I actually have a Python script running around somewhere to generate a radix-8 signed Booth multiplier in Verilog. If you run it for a 64x64 multiplier, it generates around 2300 lines of Verilog, which is just about all full adders.
Edit: Never mind, booth-encoded multipliers are rather different from the Booth multiplication algorithm. The above refers to how a Booth encoded multiplier works for implementation in digital logic. Interestingly, I have not found a wikipedia article on the topic. Booth encoding redirects to the algorithm page, but the page has no reference to booth encoding at all, though booth encoding is likely derived from the algorithm in some way. Very strange.
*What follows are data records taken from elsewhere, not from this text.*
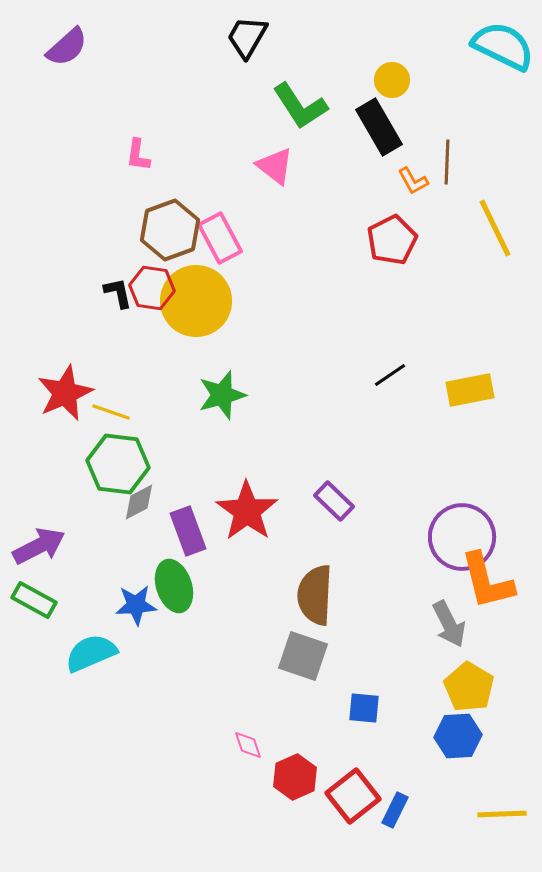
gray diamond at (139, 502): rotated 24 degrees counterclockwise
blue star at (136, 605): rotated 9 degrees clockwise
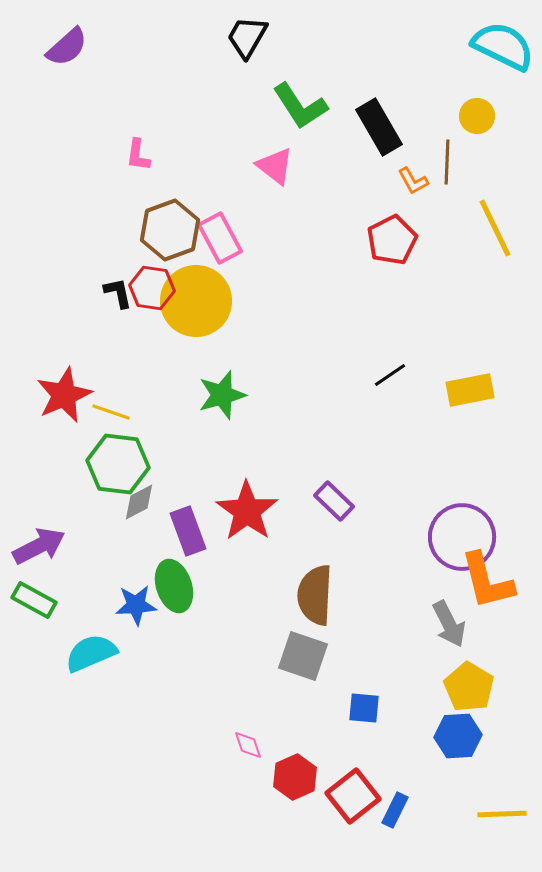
yellow circle at (392, 80): moved 85 px right, 36 px down
red star at (65, 393): moved 1 px left, 2 px down
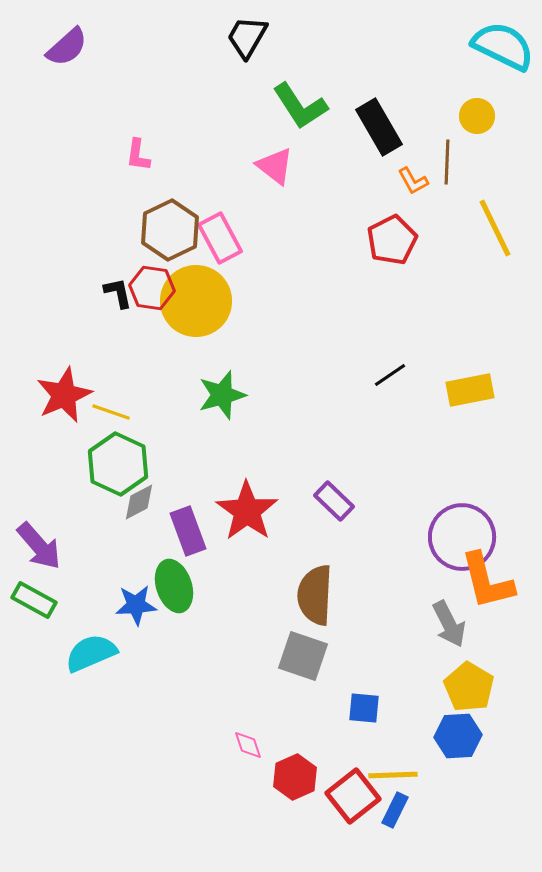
brown hexagon at (170, 230): rotated 6 degrees counterclockwise
green hexagon at (118, 464): rotated 18 degrees clockwise
purple arrow at (39, 546): rotated 76 degrees clockwise
yellow line at (502, 814): moved 109 px left, 39 px up
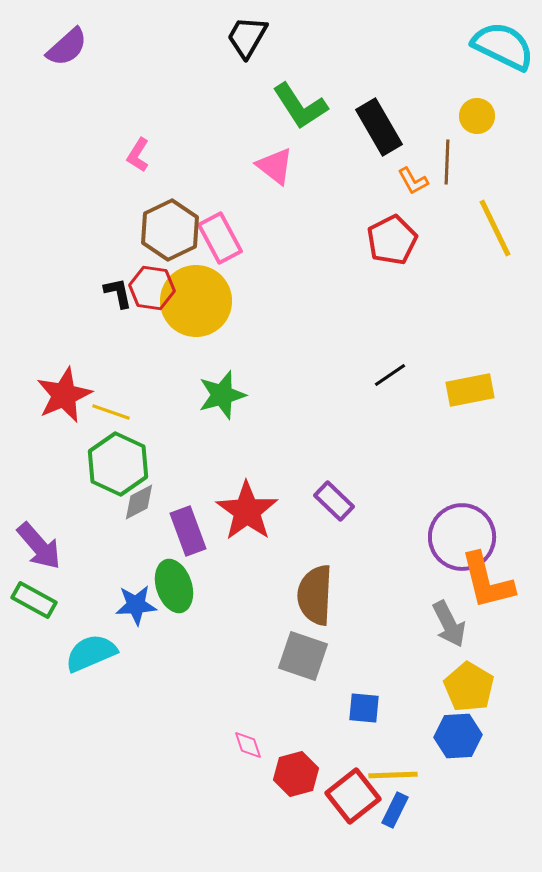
pink L-shape at (138, 155): rotated 24 degrees clockwise
red hexagon at (295, 777): moved 1 px right, 3 px up; rotated 9 degrees clockwise
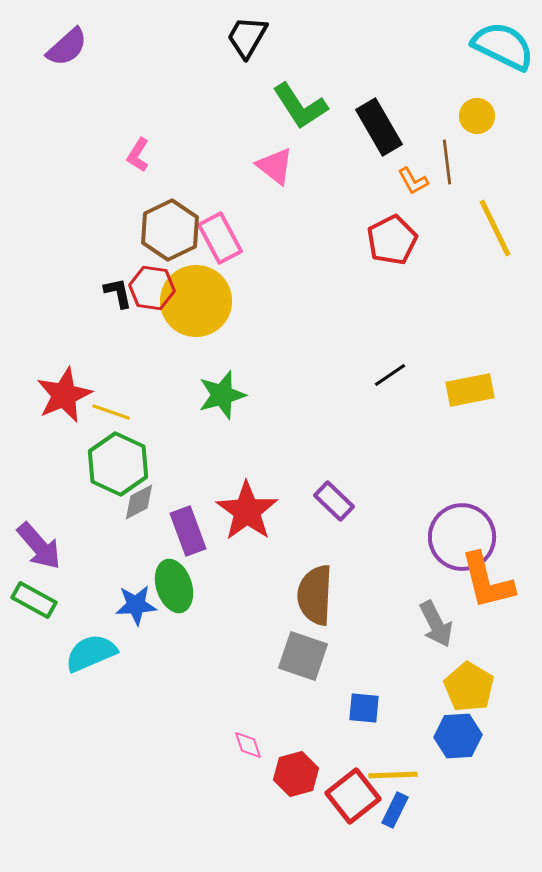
brown line at (447, 162): rotated 9 degrees counterclockwise
gray arrow at (449, 624): moved 13 px left
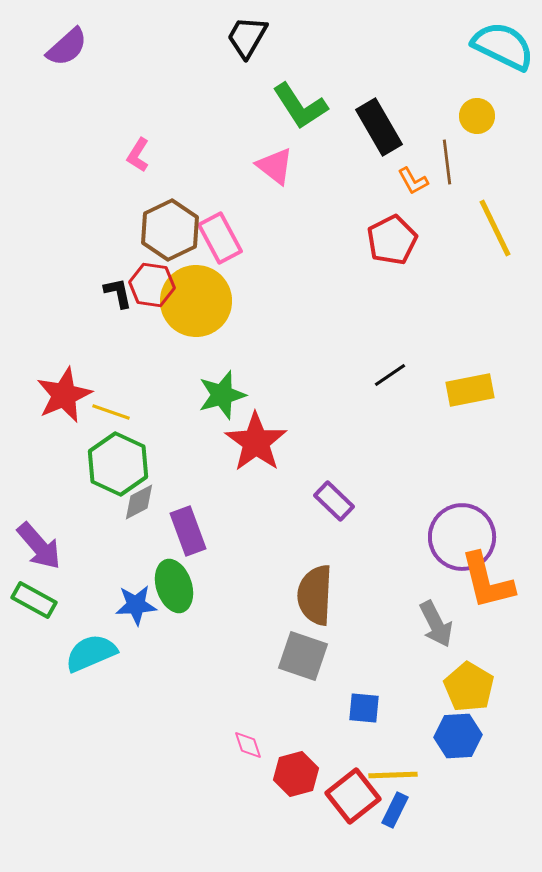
red hexagon at (152, 288): moved 3 px up
red star at (247, 511): moved 9 px right, 69 px up
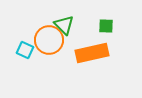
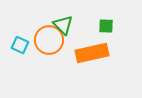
green triangle: moved 1 px left
cyan square: moved 5 px left, 5 px up
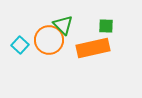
cyan square: rotated 18 degrees clockwise
orange rectangle: moved 1 px right, 5 px up
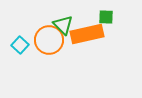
green square: moved 9 px up
orange rectangle: moved 6 px left, 14 px up
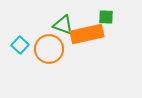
green triangle: rotated 25 degrees counterclockwise
orange circle: moved 9 px down
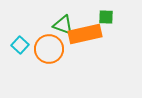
orange rectangle: moved 2 px left
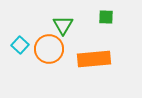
green triangle: rotated 40 degrees clockwise
orange rectangle: moved 9 px right, 25 px down; rotated 8 degrees clockwise
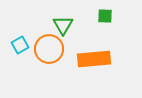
green square: moved 1 px left, 1 px up
cyan square: rotated 18 degrees clockwise
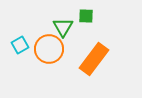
green square: moved 19 px left
green triangle: moved 2 px down
orange rectangle: rotated 48 degrees counterclockwise
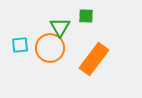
green triangle: moved 3 px left
cyan square: rotated 24 degrees clockwise
orange circle: moved 1 px right, 1 px up
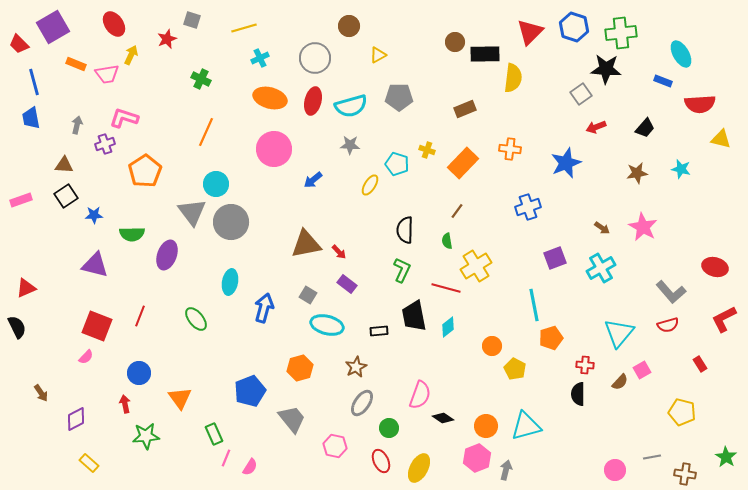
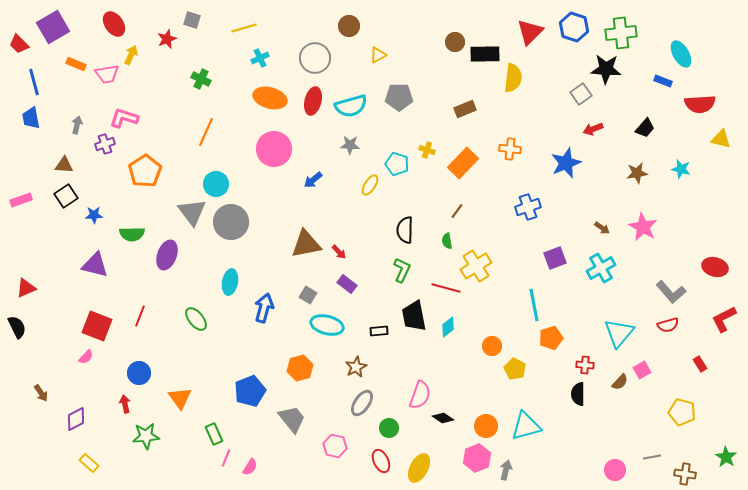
red arrow at (596, 127): moved 3 px left, 2 px down
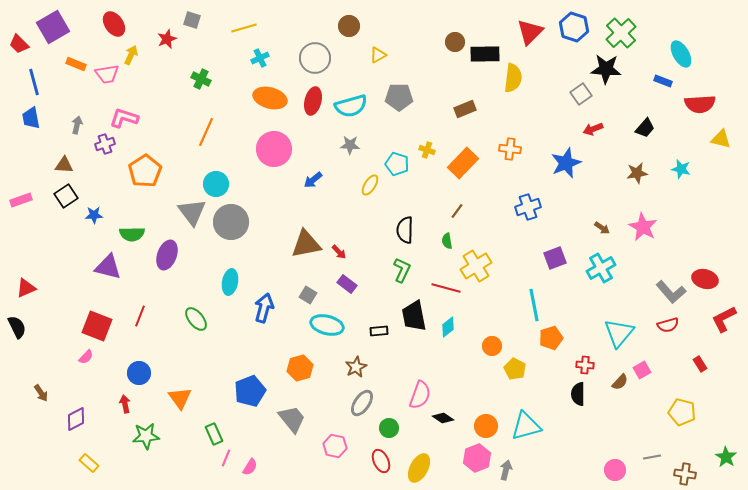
green cross at (621, 33): rotated 36 degrees counterclockwise
purple triangle at (95, 265): moved 13 px right, 2 px down
red ellipse at (715, 267): moved 10 px left, 12 px down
Anyway, the page you linked to contains a description of how the algorithm works mathematically. Any continuous string of set bits can be replaced by one addition and one subtraction, no matter how long the string. The addition is performed at one end of the bit string, and the subtraction is performed at the other. The decision is made not by looking at the LSB, but by looking at two LSBs. If they are the same (00 or 11), no operation is performed. If they are different (10 or 01), then an addition operation is performed, either with one of the multiplicands or its twos complement, which results in a subtraction. Another way to think about it is that instead of just adding one, you add two and subtract one. The added two then causes carries out of all of the adjacent set bit positions until you hit a cleared bit. As for signed multiplication, the algorithm is already set up to perform a signed multiply. The example on the page 3 * -4 = -12, no additional steps are required. However, with a VLSI implementation of a signed, booth-encoded multiplier, you do need to be careful with sign extension to get everything working correctly.